JORDAN has vowed "punishment and revenge" as part of a "strong, earth-shaking and decisive" response while confirming the death of a pilot captured by the Islamic State extremist group.
The Jordanian army said it would avenge the death of Lt Moaz al-Kasasbeh after an online video purportedly released by the militants appeared to show the captured pilot being burned to death.
Jordan authorities were expected to execute "within hours" Sajida al-Rishaw an Iraqi woman the government had sought to exchange for the pilot, a Jordanian security source said.
Islamic State released a video on Tuesday that purported to show the pilot, Mouath al-Kasaesbeh, being burned to death. The video's authenticity could not immediately be confirmed.
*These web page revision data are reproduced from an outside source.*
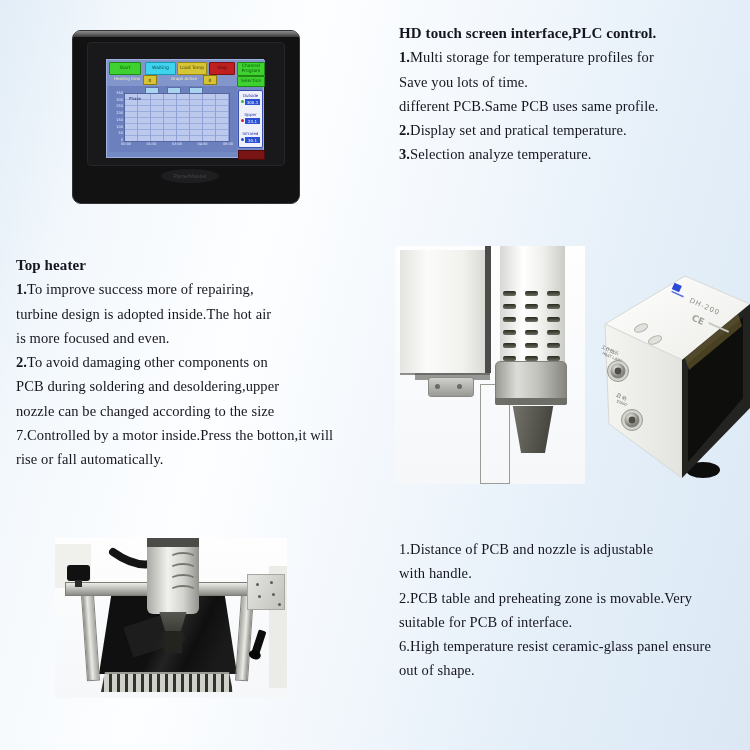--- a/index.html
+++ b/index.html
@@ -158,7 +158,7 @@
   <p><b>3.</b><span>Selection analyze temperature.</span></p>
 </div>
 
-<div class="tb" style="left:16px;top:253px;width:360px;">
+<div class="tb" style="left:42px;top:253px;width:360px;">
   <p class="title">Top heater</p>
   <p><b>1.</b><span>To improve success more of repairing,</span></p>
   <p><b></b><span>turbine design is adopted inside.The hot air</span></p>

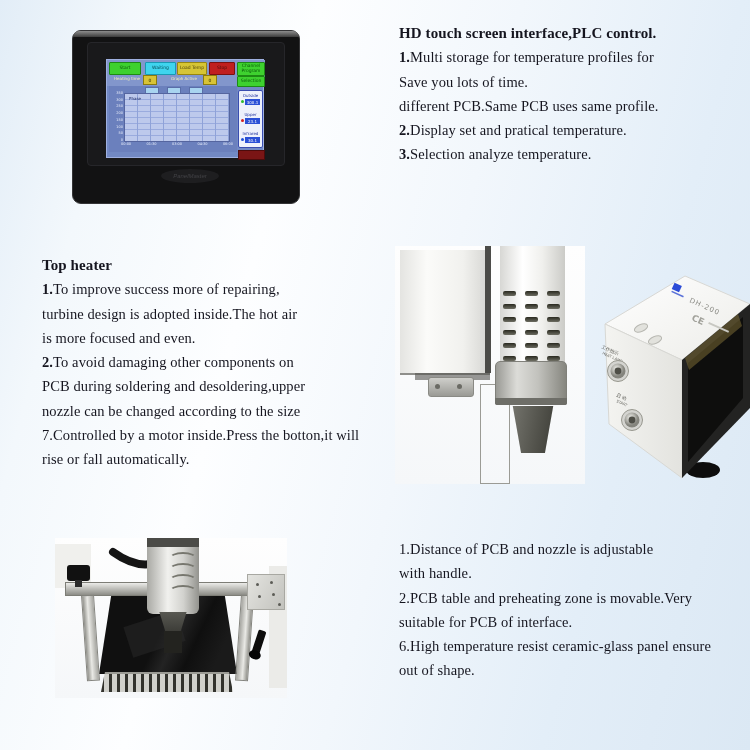--- a/index.html
+++ b/index.html
@@ -166,7 +166,7 @@
   <p><b>2.</b><span>To avoid damaging other components on</span></p>
   <p><b></b><span>PCB during soldering and desoldering,upper</span></p>
   <p><b></b><span>nozzle can be changed according to the size</span></p>
-  <p><b></b><span>7.Controlled by a motor inside.Press the botton,it will</span></p>
+  <p><b></b><span>2.Controlled by a motor inside.Press the botton,it will</span></p>
   <p><b></b><span>rise or fall automatically.</span></p>
 </div>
Al-Rishawi, an al Qaeda prisoner was sentenced to death for her role in a 2005 suicide bomb attack that killed 60 people in Amman. The authorities will also execute three men previously sentenced for militancy, the source said.
The IS footage, which is titled Healing the Believers' Chests purports to show the captured airman wearing an orange jumpsuit as a trail of petrol leading up to the cage is seen being set alight.
Armed forced spokesman Mamdouh al-Ameri said: "The military forces announce that the hero pilot, Moaz al-Kasasbeh, has fallen as a martyr, and ask God to accept him with the martyrs.
"While the military forces mourn the martyr, they emphasise his blood will not be shed in vain. Our punishment and revenge will be as huge as the loss of the Jordanians."
The video was released on militant websites and bore the logo of the extremist group's al Furqan media service.
King Abdullah of Jordan is cutting short a trip to the US to return and oversee the response.
President Barack Obama said that the video was more evidence of the group's "viciousness and barbarity".
He said it would "redouble the vigilance and determination on the part of our global coalition to make sure they are degraded and ultimately defeated."
It indicated that "whatever ideology they are operating out of is bankrupt".
Lt al-Kaseasbeh, 26, fell into the hands of the militants in December when his Jordanian F-16 crashed near Raqqa, Syria, the de facto capital of the group's self-styled caliphate. He was the first pilot from the US-led coalition to be captured.